Earlier kudzu studies have shown reduced consumption among alcohol-swilling monkeys, rats and hamsters. And while Lukas' study is small and preliminary, it is the first to conclude what the Chinese have maintained for centuries: that compounds in the ancient vine, also known as ge-gen, can help problem drinkers imbibe less.

Researchers aren't sure how it works, but Lukas suspects that active ingredients called isoflavones in the kudzu root increase blood flow, which helps alcohol get to the brain faster. This means drinkers "are getting cues that say, 'I'm feeling good, I'm OK, no need to suck down this entire beer,' " he said.

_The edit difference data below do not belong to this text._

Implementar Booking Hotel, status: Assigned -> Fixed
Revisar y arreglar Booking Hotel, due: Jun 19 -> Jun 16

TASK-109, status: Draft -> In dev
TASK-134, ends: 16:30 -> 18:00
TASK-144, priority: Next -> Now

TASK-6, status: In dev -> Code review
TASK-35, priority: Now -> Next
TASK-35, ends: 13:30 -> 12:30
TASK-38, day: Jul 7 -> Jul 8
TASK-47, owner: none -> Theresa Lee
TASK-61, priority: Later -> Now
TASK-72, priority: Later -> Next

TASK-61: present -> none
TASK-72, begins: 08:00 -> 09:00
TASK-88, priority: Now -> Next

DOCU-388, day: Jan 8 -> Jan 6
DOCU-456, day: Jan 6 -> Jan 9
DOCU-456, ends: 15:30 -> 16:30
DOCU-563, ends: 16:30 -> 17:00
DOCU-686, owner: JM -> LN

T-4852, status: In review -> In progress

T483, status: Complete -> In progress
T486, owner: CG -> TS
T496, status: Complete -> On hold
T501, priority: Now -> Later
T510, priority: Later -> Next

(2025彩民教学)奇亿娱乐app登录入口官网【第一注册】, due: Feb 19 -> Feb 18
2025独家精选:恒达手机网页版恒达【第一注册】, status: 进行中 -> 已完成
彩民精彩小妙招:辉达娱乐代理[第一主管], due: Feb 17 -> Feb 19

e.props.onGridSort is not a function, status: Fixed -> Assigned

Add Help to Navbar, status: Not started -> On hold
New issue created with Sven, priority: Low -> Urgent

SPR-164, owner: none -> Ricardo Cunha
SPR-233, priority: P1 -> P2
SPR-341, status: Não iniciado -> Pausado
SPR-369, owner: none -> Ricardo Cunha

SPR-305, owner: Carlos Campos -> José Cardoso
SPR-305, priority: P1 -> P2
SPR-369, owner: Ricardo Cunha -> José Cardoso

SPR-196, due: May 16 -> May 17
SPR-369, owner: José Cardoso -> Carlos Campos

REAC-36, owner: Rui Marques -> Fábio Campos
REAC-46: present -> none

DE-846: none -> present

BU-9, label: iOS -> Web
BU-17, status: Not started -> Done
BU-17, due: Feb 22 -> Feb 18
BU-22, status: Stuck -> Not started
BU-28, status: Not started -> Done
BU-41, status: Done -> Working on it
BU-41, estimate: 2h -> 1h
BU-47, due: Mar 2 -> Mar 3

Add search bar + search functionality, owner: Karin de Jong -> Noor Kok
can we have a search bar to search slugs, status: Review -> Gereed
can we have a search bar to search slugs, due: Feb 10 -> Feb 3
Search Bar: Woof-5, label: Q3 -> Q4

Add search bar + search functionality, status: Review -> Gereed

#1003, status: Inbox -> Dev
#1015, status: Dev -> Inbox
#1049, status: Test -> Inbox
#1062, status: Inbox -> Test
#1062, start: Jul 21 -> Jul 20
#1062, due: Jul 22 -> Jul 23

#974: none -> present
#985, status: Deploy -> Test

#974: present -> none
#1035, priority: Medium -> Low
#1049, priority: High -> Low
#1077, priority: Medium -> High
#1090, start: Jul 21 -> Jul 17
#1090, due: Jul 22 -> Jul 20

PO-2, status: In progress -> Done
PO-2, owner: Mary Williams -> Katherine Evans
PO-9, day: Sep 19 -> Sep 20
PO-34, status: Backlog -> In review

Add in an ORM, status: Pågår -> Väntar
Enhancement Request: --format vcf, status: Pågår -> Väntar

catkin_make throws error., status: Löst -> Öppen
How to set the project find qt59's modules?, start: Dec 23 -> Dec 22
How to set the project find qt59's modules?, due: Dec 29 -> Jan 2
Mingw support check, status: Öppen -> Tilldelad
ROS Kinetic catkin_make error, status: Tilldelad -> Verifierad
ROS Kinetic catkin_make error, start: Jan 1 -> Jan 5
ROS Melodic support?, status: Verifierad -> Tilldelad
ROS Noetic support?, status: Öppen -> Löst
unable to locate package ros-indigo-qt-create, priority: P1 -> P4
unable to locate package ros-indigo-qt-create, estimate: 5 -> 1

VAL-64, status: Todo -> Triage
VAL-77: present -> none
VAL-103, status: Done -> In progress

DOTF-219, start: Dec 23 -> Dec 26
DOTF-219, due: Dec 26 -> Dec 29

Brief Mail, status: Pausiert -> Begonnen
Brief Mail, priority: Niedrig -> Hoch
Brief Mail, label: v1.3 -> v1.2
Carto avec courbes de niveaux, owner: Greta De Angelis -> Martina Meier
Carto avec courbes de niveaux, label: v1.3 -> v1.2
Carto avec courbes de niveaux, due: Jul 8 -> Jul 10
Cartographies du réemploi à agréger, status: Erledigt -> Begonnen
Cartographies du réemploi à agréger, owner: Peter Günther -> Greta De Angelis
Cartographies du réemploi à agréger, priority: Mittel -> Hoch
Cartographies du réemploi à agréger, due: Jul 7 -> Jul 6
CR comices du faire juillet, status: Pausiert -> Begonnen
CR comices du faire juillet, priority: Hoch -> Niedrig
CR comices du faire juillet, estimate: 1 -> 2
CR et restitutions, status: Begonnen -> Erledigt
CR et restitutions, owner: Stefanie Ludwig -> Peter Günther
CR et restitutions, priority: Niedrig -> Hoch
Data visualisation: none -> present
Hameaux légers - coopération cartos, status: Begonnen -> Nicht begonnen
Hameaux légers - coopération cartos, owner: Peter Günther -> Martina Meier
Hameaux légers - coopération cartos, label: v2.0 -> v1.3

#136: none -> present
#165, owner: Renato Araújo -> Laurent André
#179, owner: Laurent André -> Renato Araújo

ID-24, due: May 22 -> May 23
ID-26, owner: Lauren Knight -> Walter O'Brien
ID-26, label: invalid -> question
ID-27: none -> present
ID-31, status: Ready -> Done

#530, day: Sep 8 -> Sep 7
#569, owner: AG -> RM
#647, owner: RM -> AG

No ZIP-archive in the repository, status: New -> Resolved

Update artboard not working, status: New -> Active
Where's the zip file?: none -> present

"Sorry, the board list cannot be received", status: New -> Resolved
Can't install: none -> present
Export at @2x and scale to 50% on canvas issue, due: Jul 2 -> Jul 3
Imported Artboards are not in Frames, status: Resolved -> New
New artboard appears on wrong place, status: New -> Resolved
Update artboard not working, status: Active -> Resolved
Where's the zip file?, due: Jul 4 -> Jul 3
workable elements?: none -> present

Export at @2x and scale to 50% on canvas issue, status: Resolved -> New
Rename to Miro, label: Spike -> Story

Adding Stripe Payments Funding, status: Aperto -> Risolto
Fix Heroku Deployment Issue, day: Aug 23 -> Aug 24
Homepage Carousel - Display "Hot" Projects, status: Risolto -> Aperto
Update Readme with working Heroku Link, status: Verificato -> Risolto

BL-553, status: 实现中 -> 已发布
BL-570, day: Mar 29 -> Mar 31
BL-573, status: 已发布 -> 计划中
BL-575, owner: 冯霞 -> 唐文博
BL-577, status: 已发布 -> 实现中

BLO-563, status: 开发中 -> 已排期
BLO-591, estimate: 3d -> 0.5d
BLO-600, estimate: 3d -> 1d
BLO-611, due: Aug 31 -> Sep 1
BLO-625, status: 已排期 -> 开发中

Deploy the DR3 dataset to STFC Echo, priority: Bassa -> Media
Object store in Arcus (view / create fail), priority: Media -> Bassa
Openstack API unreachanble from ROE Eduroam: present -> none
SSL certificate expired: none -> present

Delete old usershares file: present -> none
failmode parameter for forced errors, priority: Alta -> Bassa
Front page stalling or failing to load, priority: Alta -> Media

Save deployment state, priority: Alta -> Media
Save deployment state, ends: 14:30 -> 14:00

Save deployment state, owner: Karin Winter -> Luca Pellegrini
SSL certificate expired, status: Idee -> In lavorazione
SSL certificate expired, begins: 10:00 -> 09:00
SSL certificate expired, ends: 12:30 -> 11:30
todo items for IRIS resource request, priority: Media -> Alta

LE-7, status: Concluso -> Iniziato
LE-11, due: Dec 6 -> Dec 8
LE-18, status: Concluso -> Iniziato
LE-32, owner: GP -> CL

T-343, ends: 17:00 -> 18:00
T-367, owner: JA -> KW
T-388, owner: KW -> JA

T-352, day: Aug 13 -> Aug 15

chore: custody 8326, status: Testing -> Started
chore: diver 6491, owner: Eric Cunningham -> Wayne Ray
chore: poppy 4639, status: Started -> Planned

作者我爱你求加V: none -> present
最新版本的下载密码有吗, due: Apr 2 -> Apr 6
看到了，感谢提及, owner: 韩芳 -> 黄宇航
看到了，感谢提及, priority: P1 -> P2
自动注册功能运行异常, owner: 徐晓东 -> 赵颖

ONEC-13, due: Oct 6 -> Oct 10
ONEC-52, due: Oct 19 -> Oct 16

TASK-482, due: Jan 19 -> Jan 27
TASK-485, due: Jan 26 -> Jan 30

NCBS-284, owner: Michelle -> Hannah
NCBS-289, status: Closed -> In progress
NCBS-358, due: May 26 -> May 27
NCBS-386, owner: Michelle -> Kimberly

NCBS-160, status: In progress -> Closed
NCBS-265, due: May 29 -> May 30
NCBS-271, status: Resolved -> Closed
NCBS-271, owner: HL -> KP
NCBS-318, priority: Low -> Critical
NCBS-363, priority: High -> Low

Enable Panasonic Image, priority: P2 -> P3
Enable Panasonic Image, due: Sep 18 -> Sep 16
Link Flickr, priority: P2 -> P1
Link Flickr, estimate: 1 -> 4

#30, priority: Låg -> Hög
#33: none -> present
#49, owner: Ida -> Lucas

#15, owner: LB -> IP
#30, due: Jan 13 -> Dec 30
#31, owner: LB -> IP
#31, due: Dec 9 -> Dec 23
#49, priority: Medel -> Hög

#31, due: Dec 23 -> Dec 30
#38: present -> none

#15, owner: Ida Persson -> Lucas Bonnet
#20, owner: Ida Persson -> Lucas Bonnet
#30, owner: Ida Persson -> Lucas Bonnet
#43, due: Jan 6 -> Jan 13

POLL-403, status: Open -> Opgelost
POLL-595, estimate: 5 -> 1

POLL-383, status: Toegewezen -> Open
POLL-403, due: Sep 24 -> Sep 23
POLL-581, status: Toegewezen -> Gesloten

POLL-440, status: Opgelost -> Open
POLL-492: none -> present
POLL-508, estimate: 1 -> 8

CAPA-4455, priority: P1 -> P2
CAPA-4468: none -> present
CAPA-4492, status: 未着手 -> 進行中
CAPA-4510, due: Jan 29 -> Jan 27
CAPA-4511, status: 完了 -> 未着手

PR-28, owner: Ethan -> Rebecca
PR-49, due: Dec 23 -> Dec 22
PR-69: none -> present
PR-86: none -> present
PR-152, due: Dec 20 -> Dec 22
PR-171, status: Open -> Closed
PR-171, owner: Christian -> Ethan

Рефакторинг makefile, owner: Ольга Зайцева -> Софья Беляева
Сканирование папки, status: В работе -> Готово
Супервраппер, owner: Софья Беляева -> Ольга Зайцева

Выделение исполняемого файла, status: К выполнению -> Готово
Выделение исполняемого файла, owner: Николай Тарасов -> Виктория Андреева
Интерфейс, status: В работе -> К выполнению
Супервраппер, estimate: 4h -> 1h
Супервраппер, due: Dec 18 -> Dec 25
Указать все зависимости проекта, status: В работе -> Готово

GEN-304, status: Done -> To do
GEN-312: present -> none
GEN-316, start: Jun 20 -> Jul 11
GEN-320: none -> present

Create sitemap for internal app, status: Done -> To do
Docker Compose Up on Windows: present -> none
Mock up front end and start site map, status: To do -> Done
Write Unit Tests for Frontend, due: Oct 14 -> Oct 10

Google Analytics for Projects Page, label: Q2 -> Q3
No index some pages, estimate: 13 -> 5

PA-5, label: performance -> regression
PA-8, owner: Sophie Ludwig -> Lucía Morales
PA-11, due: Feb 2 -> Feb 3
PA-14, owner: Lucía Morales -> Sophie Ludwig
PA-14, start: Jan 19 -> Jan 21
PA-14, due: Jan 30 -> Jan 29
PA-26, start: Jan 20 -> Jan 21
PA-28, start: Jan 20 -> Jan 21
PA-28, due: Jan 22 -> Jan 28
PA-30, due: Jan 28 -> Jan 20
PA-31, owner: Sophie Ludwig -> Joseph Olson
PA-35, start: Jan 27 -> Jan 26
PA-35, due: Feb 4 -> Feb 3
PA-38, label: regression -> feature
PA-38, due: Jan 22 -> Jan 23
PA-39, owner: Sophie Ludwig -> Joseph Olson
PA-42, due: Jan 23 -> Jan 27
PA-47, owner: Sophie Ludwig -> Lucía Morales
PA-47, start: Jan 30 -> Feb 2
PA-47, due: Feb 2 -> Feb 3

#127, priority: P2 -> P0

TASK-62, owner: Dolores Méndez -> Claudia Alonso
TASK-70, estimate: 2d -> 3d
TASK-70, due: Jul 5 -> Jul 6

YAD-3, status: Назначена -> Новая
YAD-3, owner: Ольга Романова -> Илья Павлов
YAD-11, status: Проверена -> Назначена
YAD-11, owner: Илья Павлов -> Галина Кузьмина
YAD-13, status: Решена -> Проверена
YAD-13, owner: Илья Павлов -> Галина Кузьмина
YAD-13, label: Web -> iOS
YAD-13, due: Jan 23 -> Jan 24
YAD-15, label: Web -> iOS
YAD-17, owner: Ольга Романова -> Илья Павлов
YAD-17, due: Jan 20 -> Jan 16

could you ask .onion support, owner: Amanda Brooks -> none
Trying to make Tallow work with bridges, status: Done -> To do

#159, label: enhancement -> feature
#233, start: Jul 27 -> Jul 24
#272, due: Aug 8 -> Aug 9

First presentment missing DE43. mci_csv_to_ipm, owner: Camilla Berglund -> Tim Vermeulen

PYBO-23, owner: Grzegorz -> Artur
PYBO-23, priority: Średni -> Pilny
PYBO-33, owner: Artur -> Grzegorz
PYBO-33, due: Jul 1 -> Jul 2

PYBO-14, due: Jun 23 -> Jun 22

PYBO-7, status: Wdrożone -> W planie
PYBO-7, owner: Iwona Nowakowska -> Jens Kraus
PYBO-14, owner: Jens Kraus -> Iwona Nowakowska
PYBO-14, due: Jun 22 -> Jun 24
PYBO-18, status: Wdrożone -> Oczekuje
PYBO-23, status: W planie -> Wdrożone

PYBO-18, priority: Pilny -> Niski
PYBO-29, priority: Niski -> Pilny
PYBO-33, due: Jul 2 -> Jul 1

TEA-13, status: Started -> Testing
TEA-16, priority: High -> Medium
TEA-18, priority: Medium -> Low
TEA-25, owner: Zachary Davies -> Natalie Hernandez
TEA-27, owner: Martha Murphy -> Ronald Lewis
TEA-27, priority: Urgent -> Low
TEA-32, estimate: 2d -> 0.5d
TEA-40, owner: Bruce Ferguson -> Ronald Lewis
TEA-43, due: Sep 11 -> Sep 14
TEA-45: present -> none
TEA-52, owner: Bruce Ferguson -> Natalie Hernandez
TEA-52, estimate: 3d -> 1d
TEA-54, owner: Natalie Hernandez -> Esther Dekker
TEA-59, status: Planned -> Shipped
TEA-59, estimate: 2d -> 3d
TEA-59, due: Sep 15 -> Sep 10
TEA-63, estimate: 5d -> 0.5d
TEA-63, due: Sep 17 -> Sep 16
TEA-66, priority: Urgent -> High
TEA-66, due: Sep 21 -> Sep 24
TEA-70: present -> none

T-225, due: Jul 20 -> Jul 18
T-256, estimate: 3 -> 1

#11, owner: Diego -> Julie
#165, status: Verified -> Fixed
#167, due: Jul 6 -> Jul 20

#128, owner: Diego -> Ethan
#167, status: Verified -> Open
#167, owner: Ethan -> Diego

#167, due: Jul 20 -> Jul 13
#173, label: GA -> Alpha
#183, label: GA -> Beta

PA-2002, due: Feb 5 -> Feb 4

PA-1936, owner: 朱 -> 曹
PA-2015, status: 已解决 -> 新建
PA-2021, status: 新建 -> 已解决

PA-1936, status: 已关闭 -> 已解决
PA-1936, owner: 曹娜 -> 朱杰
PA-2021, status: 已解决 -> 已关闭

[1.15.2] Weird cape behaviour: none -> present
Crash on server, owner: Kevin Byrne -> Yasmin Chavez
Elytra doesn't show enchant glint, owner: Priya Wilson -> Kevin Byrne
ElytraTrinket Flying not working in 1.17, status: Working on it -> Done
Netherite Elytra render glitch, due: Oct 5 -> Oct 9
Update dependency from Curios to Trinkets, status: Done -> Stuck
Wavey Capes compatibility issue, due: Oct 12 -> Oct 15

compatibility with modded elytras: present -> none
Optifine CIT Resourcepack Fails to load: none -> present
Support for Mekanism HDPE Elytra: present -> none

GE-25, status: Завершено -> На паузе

Binge drinkers don't usually pay attention to those cues. "They drink so darned fast, they don't have the opportunity to perceive the effects of the alcohol," Lukas said.

About 1 in 3 adult drinkers in the United States report binge drinking in the previous month. The Centers for Disease Control and Prevention defines binge drinking as five or more drinks at one sitting for men and four or more for women.

Lukas recruited 14 heavy drinkers — 11 men and three women, aged 21 to 32 — for his study. The study showed those who took kudzu drank an average of 1.8 beers per session compared with their original 3.5, while those on a placebo drank the same as before.

Unlike drug treatments for alcoholism, no side effects were reported from the kudzu. "Nothing," Lukas said. "We were stunned."

Kudzu was introduced to the United States in 1876. The federal government once promoted it for erosion control, paying farmers up to $8 an acre to fill their fields with it.

Perhaps too late, the hairy-stemmed vine with 8-inch leaves and mammoth roots was declared a noxious invader. In the South, kudzu has smothered millions of acres of forest and all else in its path, including bridges, buildings, signs, utility poles and cars.